Exercice écrit 1: Mettez à jour, s'il vous plaît, les entrées, de la ligne contenant "Page size: 1241x1754." jusqu'à celle contenant "text The abstract" incluses. Remplacez-y "bounding box" par "boîte englobante" et redonnez ces lignes sans aucun autre changement.

———

Mais cela fait plusieurs années que la Grande-Bretagne attire moins. Selon le registre officiel, il y a 8000 infirmier.ère.s européen.ne.s de moins en 2021 qu'en 2016, année du référendum sur la sortie du pays de l'Union européenne.

Faire venir les soignants étrangers

Plus de la moitié de ceux qui quittent le Royaume-Uni ont en effet cité le Brexit comme raison de leur décision, rapporte une enquête du conseil des infirmières et sages-femmes, datant de 2020.

D'ici à 2029, le cocktail explosif créé par le Brexit, le durcissement des règles d'immigration et la pandémie pourrait se solder par une pénurie chronique caractérisée par le manque de 108'000 infirmier.ère.s, affirme le groupe de réflexion Health Foundation. Cela représenterait une perte de plus d'un tiers de son effectif actuel, qui s'élève à environ 300'000 infirmier.ère.s.

Faire venir des soignants étrangers a longtemps été «une solution de fortune» pour le Royaume-Uni, qui a subi 40 ans de «crises récurrentes», explique à l'AFP Mark Dayan, analyste au sein du cercle de réflexion sur la santé Nuffield Trust.

La contribution des immigrés au système de santé est une tradition qui remonte à l'après seconde guerre mondiale, lorsque les médecins des colonies britanniques avaient été envoyés dans des zones du Royaume-Uni en manque de soignants.

«Cabinet dont personne ne voulait»

Iftikhar Ali Syed, médecin à la retraite, est arrivé en 1960, après avoir quitté son Pakistan natal. Il a exercé pendant 45 ans à Burnley, ville industrielle du nord de l'Angleterre. Comme nombre de ses camarades, il a été envoyé dans une région pauvre, où le recrutement était plus difficile.

«Les médecins étrangers recevaient un cabinet dont personne ne voulait», explique l'homme de 86 ans, se souvenant de la vague de médecins immigrés comme lui qui avaient alors «inondé» Burnley, permettant à cette ville de se doter de sa première unité de cardiologie.

Mais une grande partie d'entre eux ont, comme lui, pris leur retraite dans les années 2000, créant une pénurie dans cette région, où les immigrés sont surreprésentés au sein du personnel soignant, accentuée encore par «l'énorme demande» générée par les départs post-Brexit.

Le Brexit a aussi complexifié la venue de nouveaux soignants, avec l'instauration d'un système d'immigration à points, dans lequel les candidats doivent satisfaire à des niveaux de salaire et de maîtrise de l'anglais, et avoir une offre pour un emploi qualifié.

«Crise existentielle»

Même si un régime spécial de visas existe pour le personnel de santé, Akshay Akulwar, médecin indien de 34 ans au NHS, estime que ses compatriotes préféreront de plus en plus l'Australie, le Canada, la Nouvelle-Zélande et le Moyen-Orient au Royaume-Uni, en raison de leurs visas plus généreux.

Selon Mark Dayan, cette réforme touchera particulièrement les métiers du social, étroitement lié au NHS, mais où le personnel très peu payé n'est pas considéré comme qualifié, alors même que le secteur a déjà particulièrement souffert avec la fin de la «soupape de sécurité», que constituait la libre circulation des personnes au sein de l'UE.

La situation relève d'une «crise existentielle», affirme Rebecca Bland, 42 ans. Son agence d'infirmier.ère.s, qui travaille avec le NHS, fonctionne en grande partie grâce à des travailleurs venus des Philippines. Elle n'a, l'année dernière, réussi à recruter qu'un dixième du personnel nécessaire, «poussant à la limite» les employés restant.

Le gouvernement britannique a annoncé ce mois-ci allouer au NHS 36 milliards de livres supplémentaires (45,5 milliards de francs) sur trois ans. Mais injecter des fonds ne suffira pas à résoudre la pénurie de personnel, affirme l'analyste Mark Dayan, qui préconise plutôt une meilleure planification et formation des effectifs.

———

Exercice écrit 2: Traduisez en anglais cette phrase de l'article ci-dessus sur la pénurie de soignants au Royaume-Uni : « Le Brexit a aussi complexifié la venue de nouveaux soignants, avec l'instauration d'un système d'immigration à points, dans lequel les candidats doivent satisfaire à des niveaux de salaire et de maîtrise de l'anglais, et avoir une offre pour un emploi qualifié. »

Informations extraites:
———

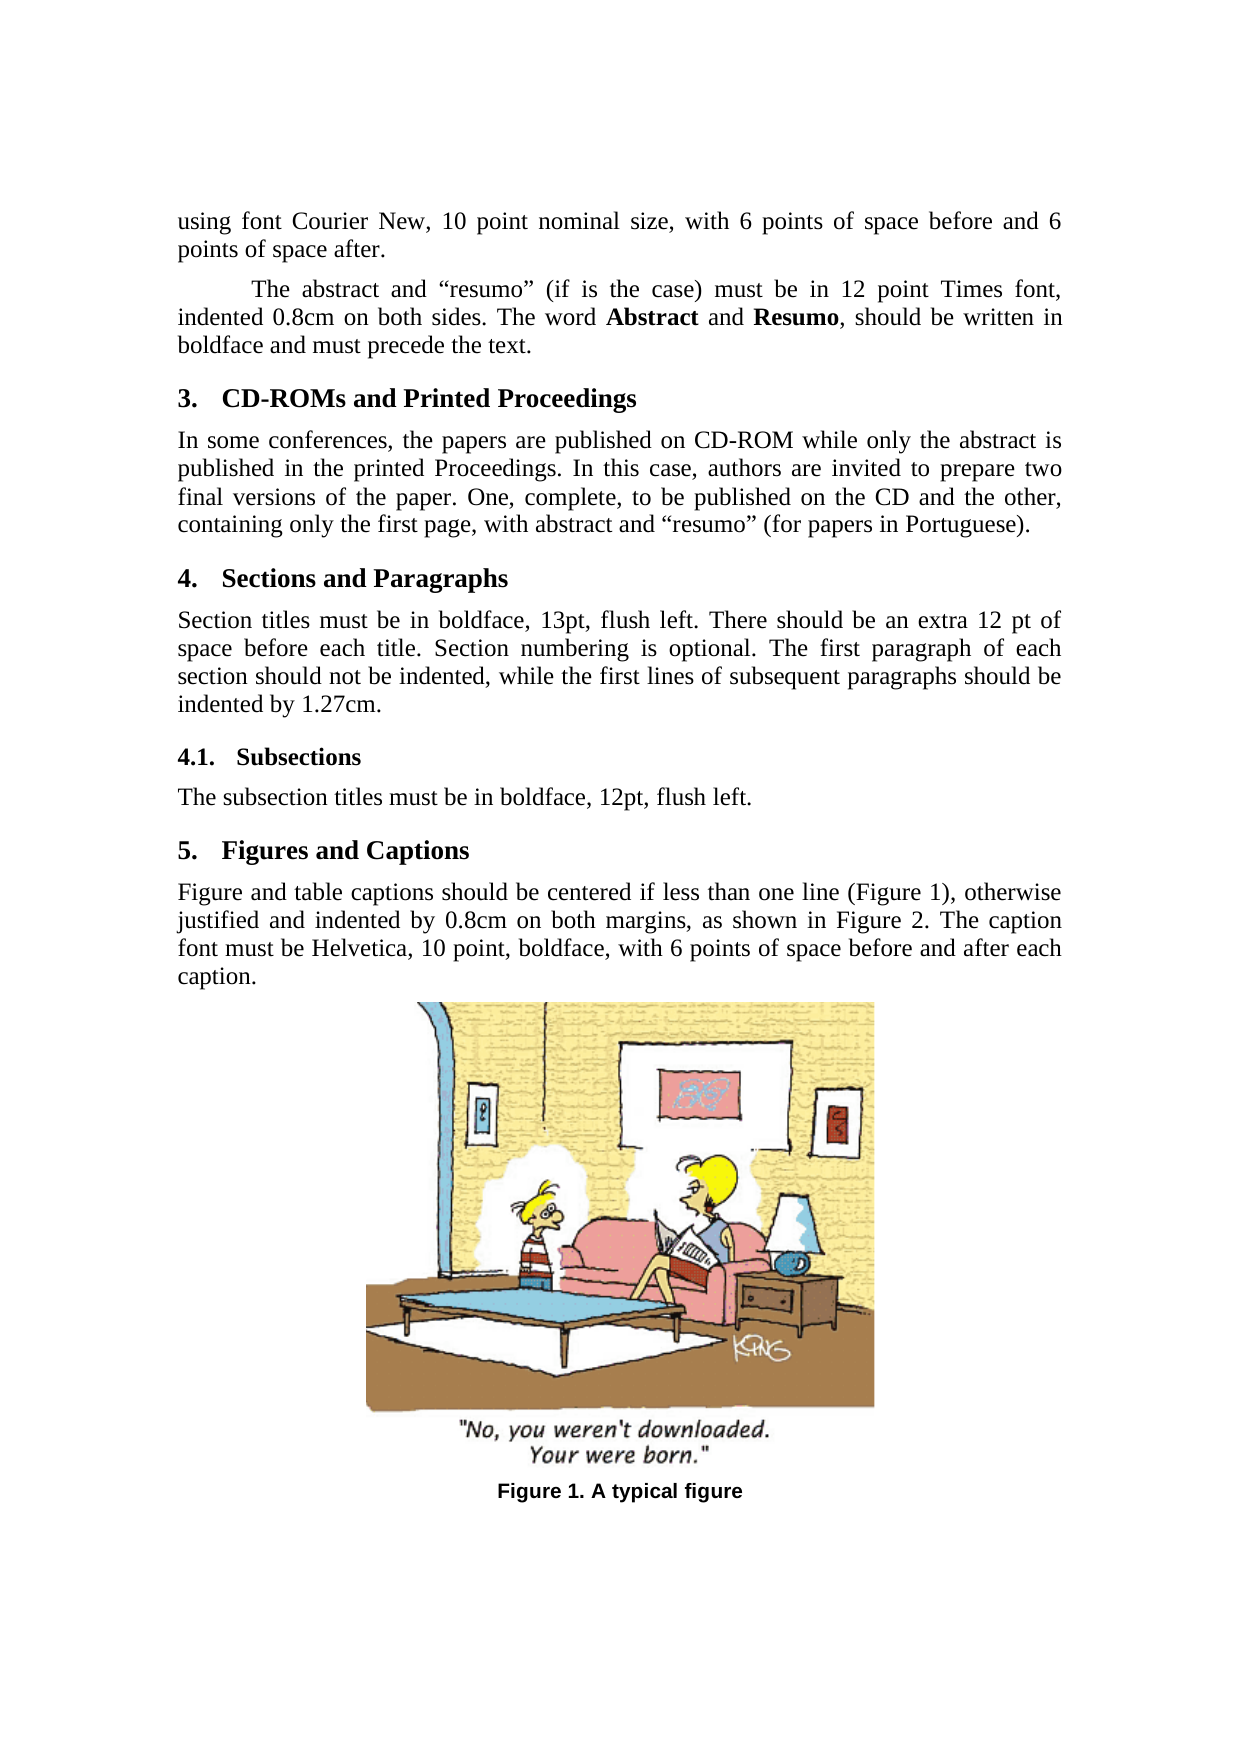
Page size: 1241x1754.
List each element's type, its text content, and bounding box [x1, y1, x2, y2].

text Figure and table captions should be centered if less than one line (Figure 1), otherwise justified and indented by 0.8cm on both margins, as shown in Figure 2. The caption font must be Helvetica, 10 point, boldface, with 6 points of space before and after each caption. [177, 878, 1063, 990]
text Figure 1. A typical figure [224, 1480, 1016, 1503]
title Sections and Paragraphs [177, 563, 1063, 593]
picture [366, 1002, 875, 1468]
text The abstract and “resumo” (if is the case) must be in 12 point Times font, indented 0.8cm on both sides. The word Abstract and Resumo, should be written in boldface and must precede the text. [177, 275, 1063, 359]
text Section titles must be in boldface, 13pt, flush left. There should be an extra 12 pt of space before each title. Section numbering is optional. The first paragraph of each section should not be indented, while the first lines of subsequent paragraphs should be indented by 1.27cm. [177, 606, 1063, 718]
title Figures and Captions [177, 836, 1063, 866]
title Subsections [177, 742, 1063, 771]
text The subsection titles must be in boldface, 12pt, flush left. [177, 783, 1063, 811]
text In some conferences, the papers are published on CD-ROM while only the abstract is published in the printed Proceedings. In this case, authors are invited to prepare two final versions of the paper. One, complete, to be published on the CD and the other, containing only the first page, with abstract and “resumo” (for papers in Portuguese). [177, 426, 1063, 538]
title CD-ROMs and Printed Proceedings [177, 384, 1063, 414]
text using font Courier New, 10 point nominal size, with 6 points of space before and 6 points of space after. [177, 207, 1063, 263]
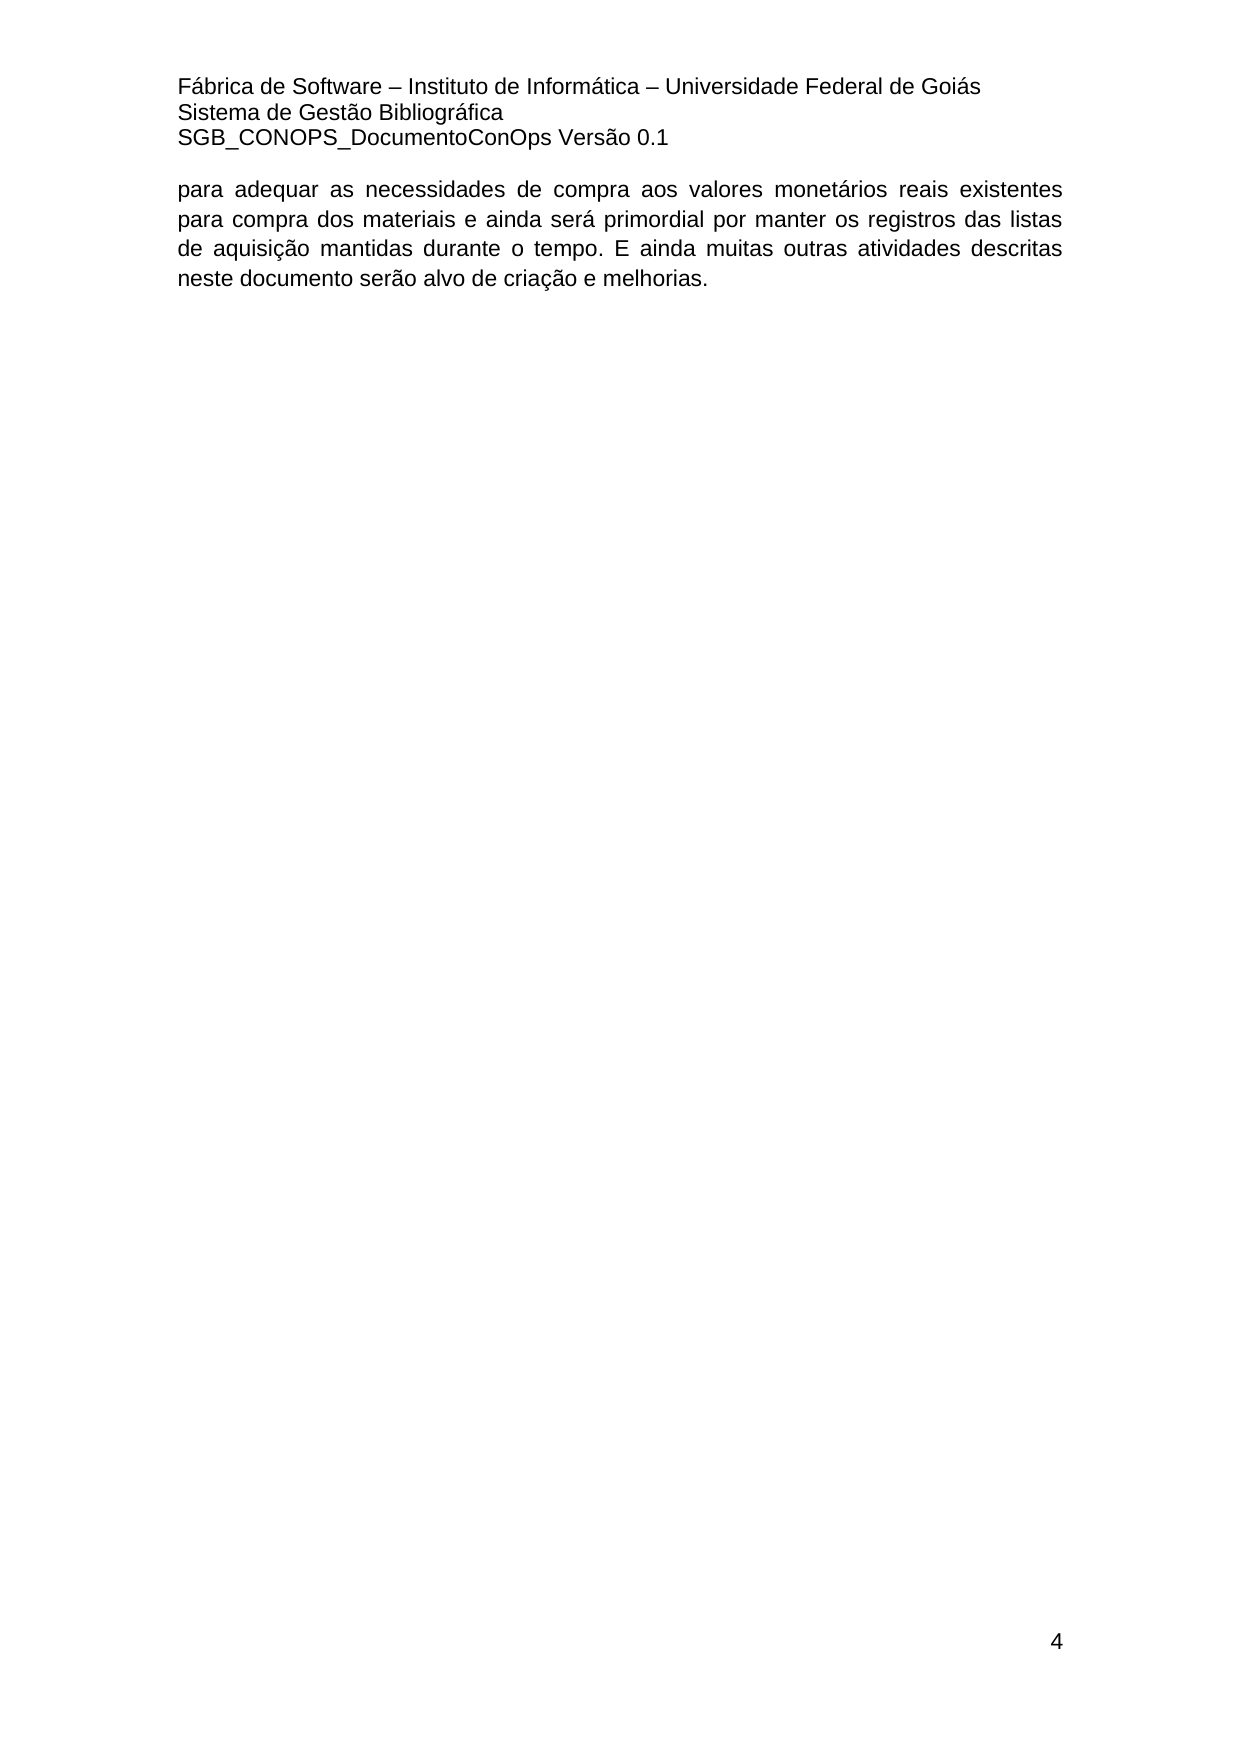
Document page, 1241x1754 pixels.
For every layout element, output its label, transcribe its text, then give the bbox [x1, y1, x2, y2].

———

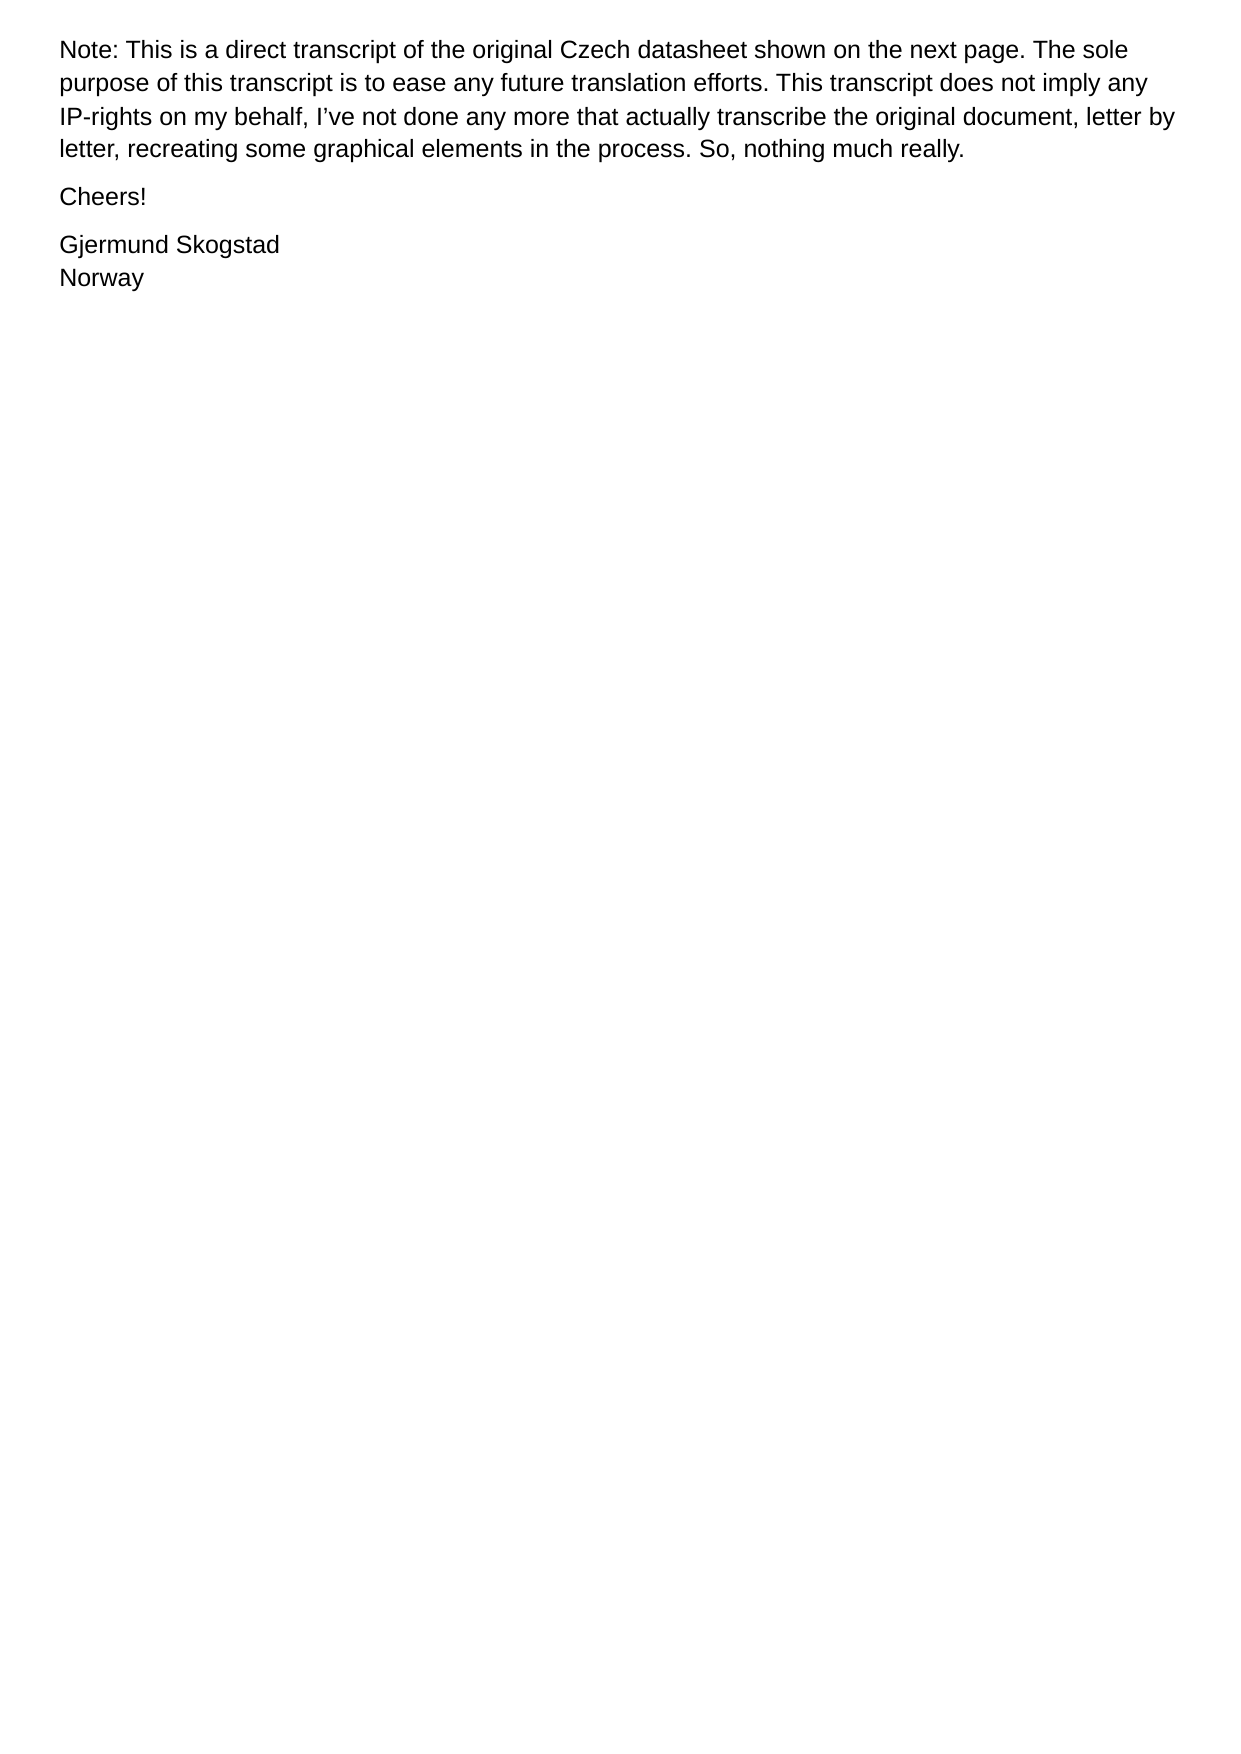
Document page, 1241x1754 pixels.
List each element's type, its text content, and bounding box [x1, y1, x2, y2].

———

Réponse correcte 1:
Page size: 1241x1754.
List each element's type, its text content, and boîte englobante [x1, y1, x2, y2].

text Figure and table captions should be centered if less than one line (Figure 1), otherwise justified and indented by 0.8cm on both margins, as shown in Figure 2. The caption font must be Helvetica, 10 point, boldface, with 6 points of space before and after each caption. [177, 878, 1063, 990]
text Figure 1. A typical figure [224, 1480, 1016, 1503]
title Sections and Paragraphs [177, 563, 1063, 593]
picture [366, 1002, 875, 1468]
text The abstract and “resumo” (if is the case) must be in 12 point Times font, indented 0.8cm on both sides. The word Abstract and Resumo, should be written in boldface and must precede the text. [177, 275, 1063, 359]

Réponse correcte 2: Brexit has also made it more complicated for new healthcare workers to come, with the introduction of a points-based immigration system in which applicants must meet salary and English-proficiency levels and have an offer for a skilled job.